Quote 10
I knew he'd say no. Why had I even asked? I stared at my hands—red, cracked, old woman's hands—and saw what was in store for me: a whole summer of drudgery and no money for it. Cooking, cleaning, washing, sewing, feeding chickens, slopping pigs, milking cows, churning cream, salting butter, making soap, plowing, planting, hoeing, weeding, harvesting, haying, threshing, canning—doing everything that fell on the eldest in a family of four girls, a dead mother, and a pissant brother who took off to drive boats on the Erie Canal and refused to come back and work the farm like he ought to.
I was yearning, and so I had more courage than was good for me. "Pa, they pay well," I said. "I thought I could keep back some of the money for myself and give the rest to you. I know you need it." (2.fractious.115-116)
Think about all the duties Mattie lists on the farm. Previously, her father has stated that he can't run the farm alone, and it becomes clear here that running a farm in the early twentieth century Adirondacks requires a ton of hard labor, long days, and self-sacrifice. Mattie is the only one who can help Pa as much as he needs it, and she's torn between her desire to do so and her desire to earn money to go to college.
Quote 11
"But you can't break a promise to anyone who's dead. They'll come back and haunt you if you do. Why are you asking?"
Ada blinks at me with her huge, dark eyes, and even though it's boiling hot in our room, I suddenly feel cold. I roll onto my back and stare at the ceiling. "No reason," I say. (11.22-23)
Mattie made two promises to dead people: She promised her mother she would stay, and she promised Grace she would burn her letters. Does this fall in the components of duty and responsibility, and how is Mattie haunted for eventually breaking both of these promises? (Boo.)
Quote 12
And then one moved higher and before I knew what was happening, he was kneading my breast, pushing and pulling on it like he might a cow's teat.
"Stop it, Royal," I said, breaking away, my face flaming.
"What's wrong?" he asked. "You saving them?"
I couldn't look at him.
"For who, Matt?"
And then he laughed and started back home. (13.xerophilous.37-42)

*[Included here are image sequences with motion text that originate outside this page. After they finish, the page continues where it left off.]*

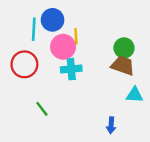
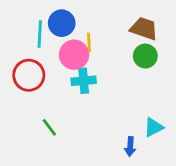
brown trapezoid: (123, 66) -> (144, 29), moved
cyan triangle: (135, 95) -> (154, 127), moved, turned -30

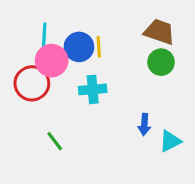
blue circle: (62, 23) -> (79, 47), moved
pink circle: (74, 55) -> (52, 61), moved
blue arrow: (130, 147) -> (144, 124), moved

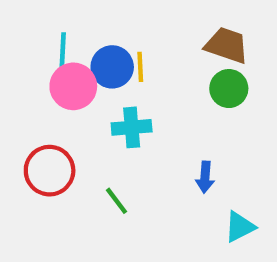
red circle: (32, 83) -> (50, 171), moved
green line: (55, 141) -> (116, 201), moved
cyan triangle: (170, 141) -> (240, 227), moved

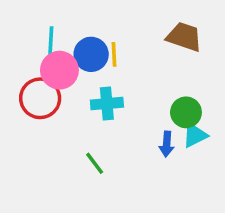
green circle: (229, 89) -> (186, 112), moved
red circle: (50, 171) -> (40, 98), moved
cyan triangle: (240, 227) -> (195, 135), moved

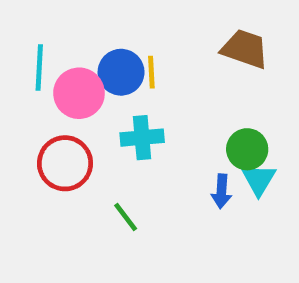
cyan line: (51, 44) -> (39, 68), moved
red circle: (40, 98) -> (65, 163), moved
cyan triangle: (195, 135) -> (259, 180), turned -32

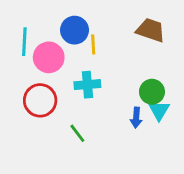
blue circle: (121, 72) -> (75, 30), moved

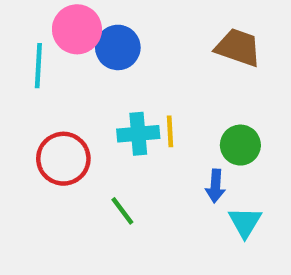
yellow line: (93, 44) -> (170, 131), moved
pink circle: (49, 57) -> (77, 29), moved
cyan triangle: (159, 110) -> (245, 222), moved

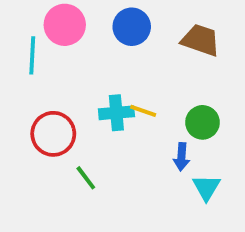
blue circle: (118, 47) -> (132, 27), moved
yellow line: (170, 131) -> (143, 111), turned -68
green line: (122, 211) -> (86, 178), moved

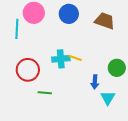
green circle: (202, 122) -> (117, 68), moved
green line: (86, 178) -> (45, 93), turned -48

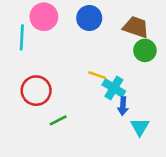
cyan cross: (61, 59) -> (114, 88), moved, turned 36
green circle: (117, 68) -> (145, 50), moved
green line: (45, 93) -> (58, 120), turned -32

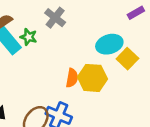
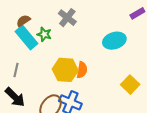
yellow square: (127, 59) -> (130, 85), moved
yellow hexagon: (92, 78) -> (65, 70), moved

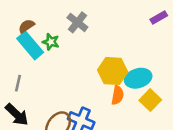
cyan ellipse: (114, 41) -> (138, 78), moved
yellow hexagon: (65, 70) -> (113, 71), moved
orange semicircle: (82, 70) -> (117, 95), moved

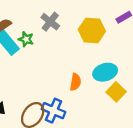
yellow hexagon: (113, 71) -> (92, 30), moved
orange semicircle: (117, 95) -> (75, 82), moved

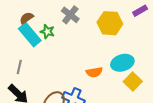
orange semicircle: (75, 82) -> (94, 72), turned 70

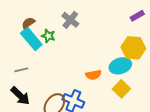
yellow hexagon: (110, 23) -> (133, 48), moved
gray line: (19, 67) -> (21, 70), turned 64
yellow square: (133, 82) -> (121, 89), moved

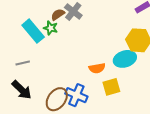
brown semicircle: (28, 23) -> (58, 15), moved
yellow square: (121, 89) -> (111, 87), moved, turned 30

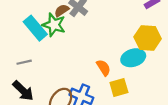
green star: (51, 28) -> (54, 25), size x1.5
orange semicircle: (97, 68) -> (103, 68), turned -112

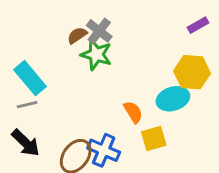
green star: (54, 25) -> (96, 55), moved
cyan rectangle: (35, 28) -> (30, 78), moved

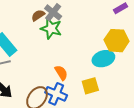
orange semicircle: (133, 112) -> (61, 73), moved

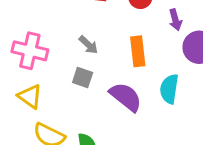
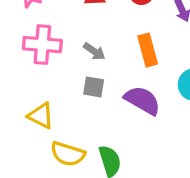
pink cross: (30, 51) -> (42, 45), moved

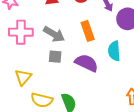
gray arrow: (94, 51) -> (54, 34), size x1.5
yellow triangle: (41, 116) -> (23, 77), turned 48

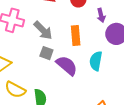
gray square: (55, 57) -> (46, 53), moved

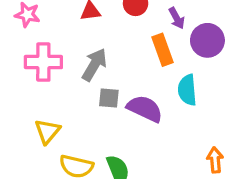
gray arrow: (43, 30) -> (94, 65), turned -90
orange rectangle: (76, 35) -> (162, 50), moved

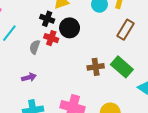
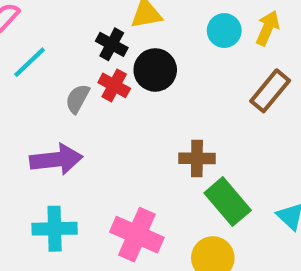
green rectangle: (122, 67) -> (228, 202), moved
purple arrow: (29, 77) -> (56, 159), size x1.6

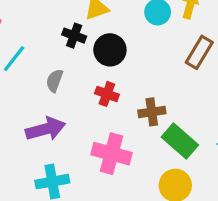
red cross: (114, 85) -> (107, 94), moved
pink cross: (137, 235) -> (111, 154), moved

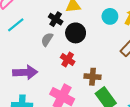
gray semicircle: (55, 81) -> (47, 39), moved

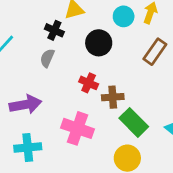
black circle: (76, 33) -> (99, 43), moved
red cross: (68, 59) -> (89, 83), moved

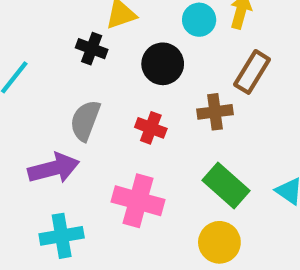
gray semicircle: (47, 58) -> (85, 121), moved, size x1.4
brown cross: (113, 97) -> (215, 112), moved

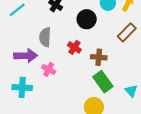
brown cross: (215, 112) -> (99, 57), moved
gray semicircle: (85, 121) -> (45, 37), turned -30
pink cross: (138, 201) -> (49, 69), moved, size x0.6

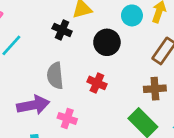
brown cross: (99, 57) -> (155, 89), moved

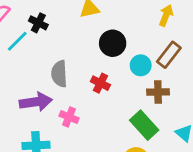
cyan circle: (132, 15) -> (141, 65), moved
black cross: (62, 30) -> (38, 23), moved

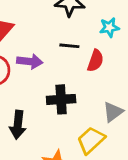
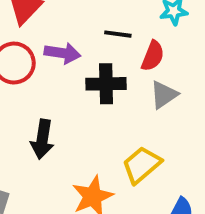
black cross: (61, 99) -> (106, 84), moved
gray triangle: (113, 112) -> (164, 95), moved

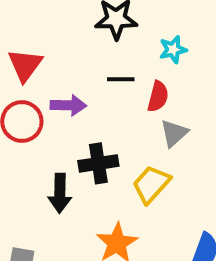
black cross: (106, 84) -> (98, 163), moved
yellow trapezoid: (142, 165) -> (151, 184), moved

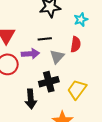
black line: (121, 79) -> (45, 39), moved
gray triangle: (174, 133) -> (57, 57), moved

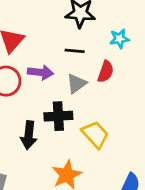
black line: (45, 39) -> (75, 51), moved
yellow trapezoid: (77, 90) -> (95, 134), turned 90

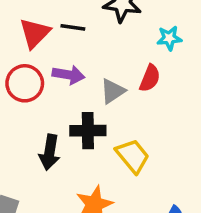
black line: (75, 51) -> (73, 27), moved

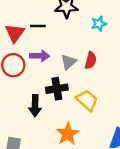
red semicircle: (150, 78) -> (91, 60), moved

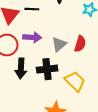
black arrow: (35, 106) -> (21, 68), moved

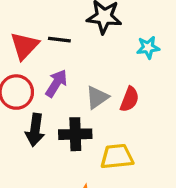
purple arrow: (32, 37) -> (56, 83), turned -66
yellow trapezoid: (75, 81) -> (117, 157), turned -55

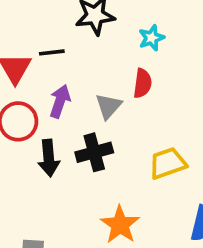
red semicircle: (130, 99) -> (143, 83), moved
yellow trapezoid: (117, 157) -> (168, 163), moved

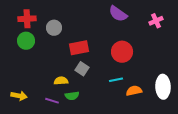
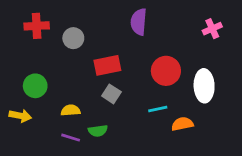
purple semicircle: (118, 14) -> (139, 22), moved, turned 60
green circle: (26, 41) -> (35, 86), moved
yellow semicircle: (61, 81) -> (71, 110), moved
white ellipse: (163, 87) -> (204, 86), moved
yellow arrow: (19, 96) -> (20, 116), moved

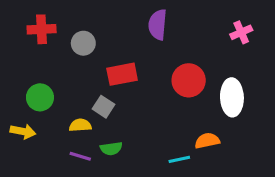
gray square: (111, 94) -> (103, 107), moved
cyan line: (158, 109) -> (179, 159), moved

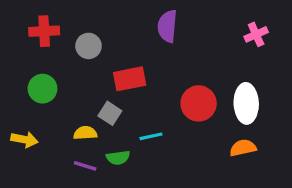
red circle: (189, 80) -> (199, 103), moved
green circle: (40, 97) -> (42, 89), moved
orange semicircle: (207, 141) -> (243, 148), moved
cyan line: (179, 159) -> (151, 136), moved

Mattie likens the way Royal touches her to how he touches a cow—instead of flowery language and intimate caresses, Royal treats her like a farm animal, a commodity. And then he has the audacity to ask Mattie why she wants him to stop and laugh at her, as though it's funny she has an opinion on this interaction. If we didn't dislike Royal and his treatment of women, we sure do now. Clearly, he doesn't value Mattie for more than her body.